Nothing outside the range is wanted. Repeat exactly the lines below from the one with "δεν είναι όπως" through the one with "Decentraland 90.601 pa".

━━ Records for the task ━━

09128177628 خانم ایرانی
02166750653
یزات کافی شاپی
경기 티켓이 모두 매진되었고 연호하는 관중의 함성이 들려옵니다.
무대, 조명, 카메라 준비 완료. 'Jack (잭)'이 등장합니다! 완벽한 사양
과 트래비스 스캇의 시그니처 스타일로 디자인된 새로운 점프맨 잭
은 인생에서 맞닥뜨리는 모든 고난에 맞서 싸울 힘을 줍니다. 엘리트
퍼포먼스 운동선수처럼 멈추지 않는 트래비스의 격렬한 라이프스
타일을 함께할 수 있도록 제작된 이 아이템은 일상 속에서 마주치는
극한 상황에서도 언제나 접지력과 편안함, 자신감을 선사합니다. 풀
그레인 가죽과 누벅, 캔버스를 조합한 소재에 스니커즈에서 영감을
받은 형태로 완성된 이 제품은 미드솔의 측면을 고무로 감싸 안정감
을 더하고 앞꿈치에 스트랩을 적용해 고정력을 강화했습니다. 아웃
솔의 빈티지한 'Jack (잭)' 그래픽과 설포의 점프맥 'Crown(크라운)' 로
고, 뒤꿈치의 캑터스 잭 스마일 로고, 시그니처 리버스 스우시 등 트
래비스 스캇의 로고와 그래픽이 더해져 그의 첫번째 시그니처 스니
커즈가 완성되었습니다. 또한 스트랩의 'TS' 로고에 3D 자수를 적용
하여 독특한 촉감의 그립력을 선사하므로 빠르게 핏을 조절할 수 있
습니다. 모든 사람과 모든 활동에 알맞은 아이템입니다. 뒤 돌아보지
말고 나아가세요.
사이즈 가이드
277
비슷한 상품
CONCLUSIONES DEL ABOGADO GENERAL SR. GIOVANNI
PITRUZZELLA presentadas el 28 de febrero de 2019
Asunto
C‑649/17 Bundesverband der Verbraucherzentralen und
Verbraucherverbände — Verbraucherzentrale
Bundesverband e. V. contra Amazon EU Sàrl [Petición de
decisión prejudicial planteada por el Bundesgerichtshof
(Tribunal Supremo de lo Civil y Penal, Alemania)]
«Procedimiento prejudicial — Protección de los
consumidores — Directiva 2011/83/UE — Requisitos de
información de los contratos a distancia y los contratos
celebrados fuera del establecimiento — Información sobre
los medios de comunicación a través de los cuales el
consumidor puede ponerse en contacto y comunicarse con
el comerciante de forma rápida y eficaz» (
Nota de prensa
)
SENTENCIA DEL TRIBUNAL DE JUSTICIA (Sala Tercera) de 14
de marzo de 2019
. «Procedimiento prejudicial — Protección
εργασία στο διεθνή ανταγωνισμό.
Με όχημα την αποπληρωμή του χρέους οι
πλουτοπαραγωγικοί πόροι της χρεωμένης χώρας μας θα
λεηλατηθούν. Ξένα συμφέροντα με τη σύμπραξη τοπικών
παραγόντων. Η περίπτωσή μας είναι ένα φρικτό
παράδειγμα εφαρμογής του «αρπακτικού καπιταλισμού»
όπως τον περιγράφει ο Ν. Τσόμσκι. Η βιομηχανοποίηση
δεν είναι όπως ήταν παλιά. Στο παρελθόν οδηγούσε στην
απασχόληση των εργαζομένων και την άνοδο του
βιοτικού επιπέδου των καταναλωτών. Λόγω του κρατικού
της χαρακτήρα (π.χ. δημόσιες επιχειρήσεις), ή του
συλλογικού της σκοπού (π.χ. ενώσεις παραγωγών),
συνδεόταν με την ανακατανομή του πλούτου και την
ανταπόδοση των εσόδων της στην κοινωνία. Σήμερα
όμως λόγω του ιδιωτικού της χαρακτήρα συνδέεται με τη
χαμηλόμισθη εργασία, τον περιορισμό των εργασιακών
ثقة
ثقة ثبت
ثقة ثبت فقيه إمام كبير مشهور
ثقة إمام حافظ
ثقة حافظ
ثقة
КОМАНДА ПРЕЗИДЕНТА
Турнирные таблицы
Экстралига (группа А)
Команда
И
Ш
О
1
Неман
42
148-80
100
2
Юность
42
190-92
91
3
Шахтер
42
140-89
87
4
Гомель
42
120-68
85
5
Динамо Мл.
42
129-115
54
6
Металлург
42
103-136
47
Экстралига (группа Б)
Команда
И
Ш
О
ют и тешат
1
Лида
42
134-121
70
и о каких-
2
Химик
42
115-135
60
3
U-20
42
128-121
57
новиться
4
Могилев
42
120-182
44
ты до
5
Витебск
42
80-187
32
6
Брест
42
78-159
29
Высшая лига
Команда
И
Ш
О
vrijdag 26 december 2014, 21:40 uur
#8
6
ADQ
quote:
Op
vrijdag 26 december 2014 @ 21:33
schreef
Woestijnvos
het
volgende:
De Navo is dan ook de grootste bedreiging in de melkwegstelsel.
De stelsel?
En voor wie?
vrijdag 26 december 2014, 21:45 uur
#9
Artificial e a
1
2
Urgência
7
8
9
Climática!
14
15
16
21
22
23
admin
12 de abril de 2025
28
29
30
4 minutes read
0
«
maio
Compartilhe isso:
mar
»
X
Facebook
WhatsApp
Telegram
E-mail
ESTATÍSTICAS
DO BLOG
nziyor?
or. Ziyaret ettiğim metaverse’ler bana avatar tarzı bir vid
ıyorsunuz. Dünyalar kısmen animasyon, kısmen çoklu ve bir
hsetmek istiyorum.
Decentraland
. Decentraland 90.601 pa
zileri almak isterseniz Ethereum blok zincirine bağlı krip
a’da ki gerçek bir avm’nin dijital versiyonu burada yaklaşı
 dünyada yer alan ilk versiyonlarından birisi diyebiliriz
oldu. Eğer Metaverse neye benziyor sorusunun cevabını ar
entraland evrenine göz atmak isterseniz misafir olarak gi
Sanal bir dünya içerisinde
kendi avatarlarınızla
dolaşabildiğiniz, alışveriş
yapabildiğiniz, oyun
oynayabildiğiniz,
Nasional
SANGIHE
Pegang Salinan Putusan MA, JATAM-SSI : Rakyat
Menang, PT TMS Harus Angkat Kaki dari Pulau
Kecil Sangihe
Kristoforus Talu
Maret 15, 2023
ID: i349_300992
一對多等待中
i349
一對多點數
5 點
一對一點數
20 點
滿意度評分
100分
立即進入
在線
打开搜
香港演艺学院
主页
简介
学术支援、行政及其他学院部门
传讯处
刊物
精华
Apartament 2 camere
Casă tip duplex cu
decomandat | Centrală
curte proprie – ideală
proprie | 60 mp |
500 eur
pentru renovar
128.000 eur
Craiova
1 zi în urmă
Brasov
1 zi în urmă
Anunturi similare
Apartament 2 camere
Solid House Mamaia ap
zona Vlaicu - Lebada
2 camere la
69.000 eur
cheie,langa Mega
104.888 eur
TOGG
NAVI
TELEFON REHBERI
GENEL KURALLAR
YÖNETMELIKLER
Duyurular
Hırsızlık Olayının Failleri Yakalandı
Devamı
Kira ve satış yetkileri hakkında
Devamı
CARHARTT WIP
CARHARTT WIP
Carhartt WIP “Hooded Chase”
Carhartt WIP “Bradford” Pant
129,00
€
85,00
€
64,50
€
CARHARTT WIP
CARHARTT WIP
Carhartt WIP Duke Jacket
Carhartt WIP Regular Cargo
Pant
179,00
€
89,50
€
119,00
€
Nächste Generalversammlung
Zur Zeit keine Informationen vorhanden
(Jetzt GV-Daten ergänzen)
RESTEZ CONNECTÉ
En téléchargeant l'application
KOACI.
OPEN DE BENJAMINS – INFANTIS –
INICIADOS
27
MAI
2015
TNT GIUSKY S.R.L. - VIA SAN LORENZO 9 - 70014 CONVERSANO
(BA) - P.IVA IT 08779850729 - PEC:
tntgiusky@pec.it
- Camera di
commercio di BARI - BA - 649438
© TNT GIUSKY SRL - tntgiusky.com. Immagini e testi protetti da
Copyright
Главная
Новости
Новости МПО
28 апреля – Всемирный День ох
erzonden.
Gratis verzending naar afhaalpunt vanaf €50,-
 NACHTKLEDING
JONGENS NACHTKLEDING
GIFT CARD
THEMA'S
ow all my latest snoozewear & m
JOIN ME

━━━

[Answer to this exercise]
δεν είναι όπως ήταν παλιά. Στο παρελθόν οδηγούσε στην
απασχόληση των εργαζομένων και την άνοδο του
βιοτικού επιπέδου των καταναλωτών. Λόγω του κρατικού
της χαρακτήρα (π.χ. δημόσιες επιχειρήσεις), ή του
συλλογικού της σκοπού (π.χ. ενώσεις παραγωγών),
συνδεόταν με την ανακατανομή του πλούτου και την
ανταπόδοση των εσόδων της στην κοινωνία. Σήμερα
όμως λόγω του ιδιωτικού της χαρακτήρα συνδέεται με τη
χαμηλόμισθη εργασία, τον περιορισμό των εργασιακών
ثقة
ثقة ثبت
ثقة ثبت فقيه إمام كبير مشهور
ثقة إمام حافظ
ثقة حافظ
ثقة
КОМАНДА ПРЕЗИДЕНТА
Турнирные таблицы
Экстралига (группа А)
Команда
И
Ш
О
1
Неман
42
148-80
100
2
Юность
42
190-92
91
3
Шахтер
42
140-89
87
4
Гомель
42
120-68
85
5
Динамо Мл.
42
129-115
54
6
Металлург
42
103-136
47
Экстралига (группа Б)
Команда
И
Ш
О
ют и тешат
1
Лида
42
134-121
70
и о каких-
2
Химик
42
115-135
60
3
U-20
42
128-121
57
новиться
4
Могилев
42
120-182
44
ты до
5
Витебск
42
80-187
32
6
Брест
42
78-159
29
Высшая лига
Команда
И
Ш
О
vrijdag 26 december 2014, 21:40 uur
#8
6
ADQ
quote:
Op
vrijdag 26 december 2014 @ 21:33
schreef
Woestijnvos
het
volgende:
De Navo is dan ook de grootste bedreiging in de melkwegstelsel.
De stelsel?
En voor wie?
vrijdag 26 december 2014, 21:45 uur
#9
Artificial e a
1
2
Urgência
7
8
9
Climática!
14
15
16
21
22
23
admin
12 de abril de 2025
28
29
30
4 minutes read
0
«
maio
Compartilhe isso:
mar
»
X
Facebook
WhatsApp
Telegram
E-mail
ESTATÍSTICAS
DO BLOG
nziyor?
or. Ziyaret ettiğim metaverse’ler bana avatar tarzı bir vid
ıyorsunuz. Dünyalar kısmen animasyon, kısmen çoklu ve bir
hsetmek istiyorum.
Decentraland
. Decentraland 90.601 pa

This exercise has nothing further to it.